Work instruction
Restate every record word for word, without the pictures.

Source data
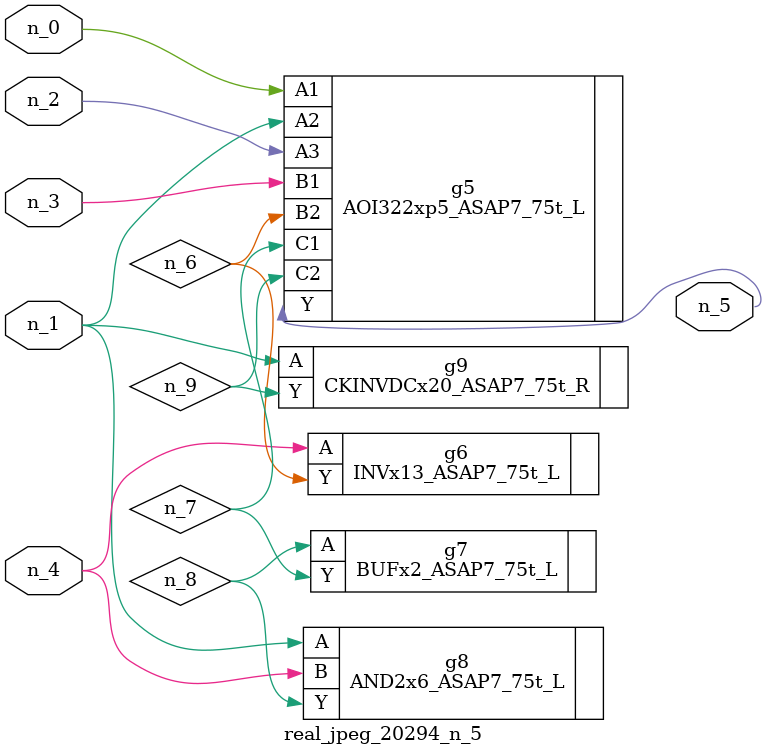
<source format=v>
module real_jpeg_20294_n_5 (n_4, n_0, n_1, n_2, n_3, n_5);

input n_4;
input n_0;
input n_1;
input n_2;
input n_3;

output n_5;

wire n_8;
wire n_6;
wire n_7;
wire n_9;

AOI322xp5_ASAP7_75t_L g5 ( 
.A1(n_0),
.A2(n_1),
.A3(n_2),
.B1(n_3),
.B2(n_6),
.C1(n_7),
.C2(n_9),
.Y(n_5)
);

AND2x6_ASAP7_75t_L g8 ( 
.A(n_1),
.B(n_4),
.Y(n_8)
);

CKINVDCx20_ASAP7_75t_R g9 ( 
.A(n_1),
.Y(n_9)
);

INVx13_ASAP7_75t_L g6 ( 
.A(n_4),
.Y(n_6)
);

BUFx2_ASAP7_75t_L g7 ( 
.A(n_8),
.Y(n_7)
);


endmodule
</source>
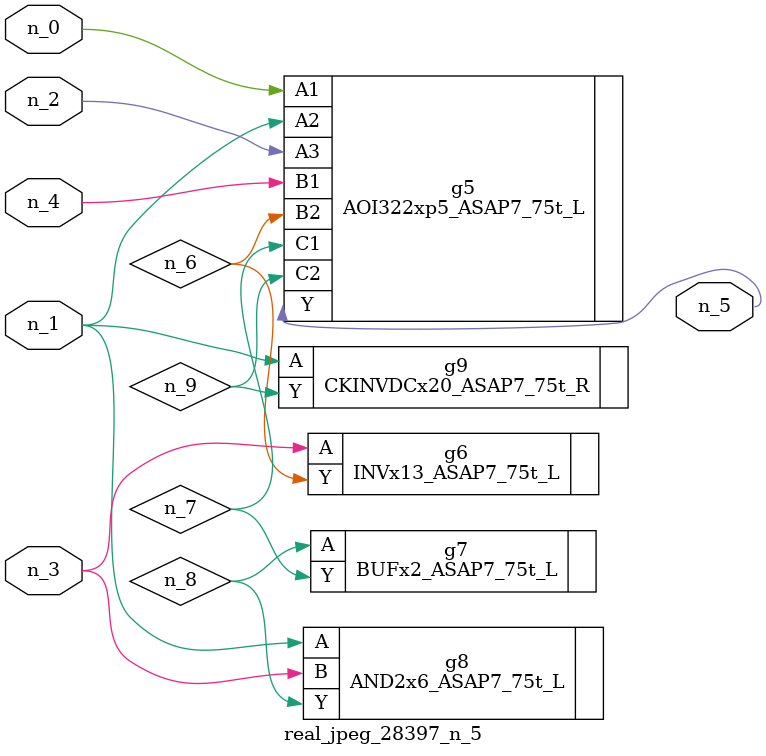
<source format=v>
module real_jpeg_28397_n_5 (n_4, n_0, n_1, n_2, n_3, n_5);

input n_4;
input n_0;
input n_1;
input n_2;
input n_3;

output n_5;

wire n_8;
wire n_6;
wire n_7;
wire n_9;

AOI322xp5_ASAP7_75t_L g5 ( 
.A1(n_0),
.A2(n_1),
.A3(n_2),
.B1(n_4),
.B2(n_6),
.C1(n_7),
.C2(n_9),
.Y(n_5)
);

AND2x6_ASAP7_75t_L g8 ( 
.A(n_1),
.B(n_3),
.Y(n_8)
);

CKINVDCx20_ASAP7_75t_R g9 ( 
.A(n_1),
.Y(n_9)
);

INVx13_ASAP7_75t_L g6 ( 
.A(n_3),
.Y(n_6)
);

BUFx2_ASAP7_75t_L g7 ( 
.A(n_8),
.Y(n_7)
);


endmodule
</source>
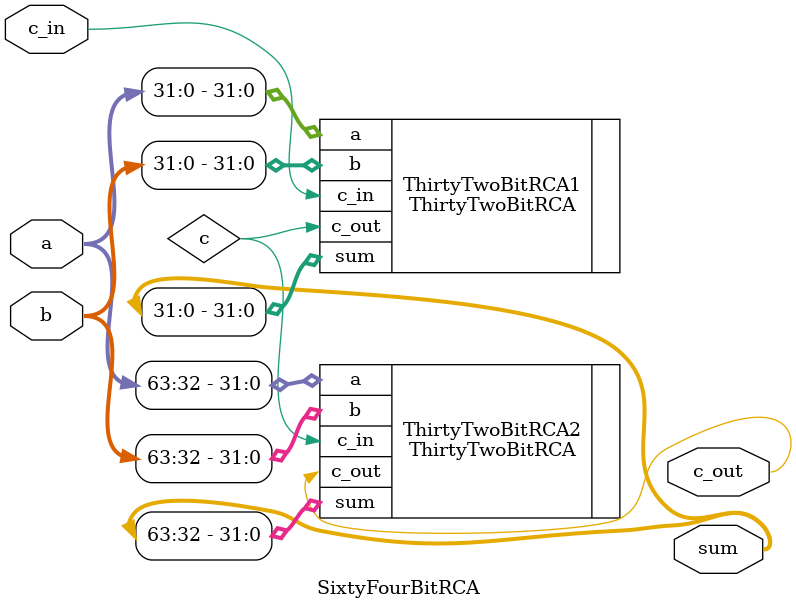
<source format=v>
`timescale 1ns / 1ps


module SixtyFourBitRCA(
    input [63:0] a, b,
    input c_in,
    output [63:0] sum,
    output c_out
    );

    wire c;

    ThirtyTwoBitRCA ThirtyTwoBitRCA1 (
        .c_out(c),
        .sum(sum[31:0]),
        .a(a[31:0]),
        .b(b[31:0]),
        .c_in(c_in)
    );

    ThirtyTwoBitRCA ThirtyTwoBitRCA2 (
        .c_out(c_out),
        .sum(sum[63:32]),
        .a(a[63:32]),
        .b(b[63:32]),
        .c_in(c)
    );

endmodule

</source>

Worked solution
<source format=v>
module real_jpeg_20294_n_5 (n_4, n_0, n_1, n_2, n_3, n_5);

input n_4;
input n_0;
input n_1;
input n_2;
input n_3;

output n_5;

wire n_8;
wire n_6;
wire n_7;
wire n_9;

AOI322xp5_ASAP7_75t_L g5 ( 
.A1(n_0),
.A2(n_1),
.A3(n_2),
.B1(n_3),
.B2(n_6),
.C1(n_7),
.C2(n_9),
.Y(n_5)
);

AND2x6_ASAP7_75t_L g8 ( 
.A(n_1),
.B(n_4),
.Y(n_8)
);

CKINVDCx20_ASAP7_75t_R g9 ( 
.A(n_1),
.Y(n_9)
);

INVx13_ASAP7_75t_L g6 ( 
.A(n_4),
.Y(n_6)
);

BUFx2_ASAP7_75t_L g7 ( 
.A(n_8),
.Y(n_7)
);


endmodule
</source>
<source format=v>
module real_jpeg_28397_n_5 (n_4, n_0, n_1, n_2, n_3, n_5);

input n_4;
input n_0;
input n_1;
input n_2;
input n_3;

output n_5;

wire n_8;
wire n_6;
wire n_7;
wire n_9;

AOI322xp5_ASAP7_75t_L g5 ( 
.A1(n_0),
.A2(n_1),
.A3(n_2),
.B1(n_4),
.B2(n_6),
.C1(n_7),
.C2(n_9),
.Y(n_5)
);

AND2x6_ASAP7_75t_L g8 ( 
.A(n_1),
.B(n_3),
.Y(n_8)
);

CKINVDCx20_ASAP7_75t_R g9 ( 
.A(n_1),
.Y(n_9)
);

INVx13_ASAP7_75t_L g6 ( 
.A(n_3),
.Y(n_6)
);

BUFx2_ASAP7_75t_L g7 ( 
.A(n_8),
.Y(n_7)
);


endmodule
</source>
<source format=v>
`timescale 1ns / 1ps


module SixtyFourBitRCA(
    input [63:0] a, b,
    input c_in,
    output [63:0] sum,
    output c_out
    );

    wire c;

    ThirtyTwoBitRCA ThirtyTwoBitRCA1 (
        .c_out(c),
        .sum(sum[31:0]),
        .a(a[31:0]),
        .b(b[31:0]),
        .c_in(c_in)
    );

    ThirtyTwoBitRCA ThirtyTwoBitRCA2 (
        .c_out(c_out),
        .sum(sum[63:32]),
        .a(a[63:32]),
        .b(b[63:32]),
        .c_in(c)
    );

endmodule

</source>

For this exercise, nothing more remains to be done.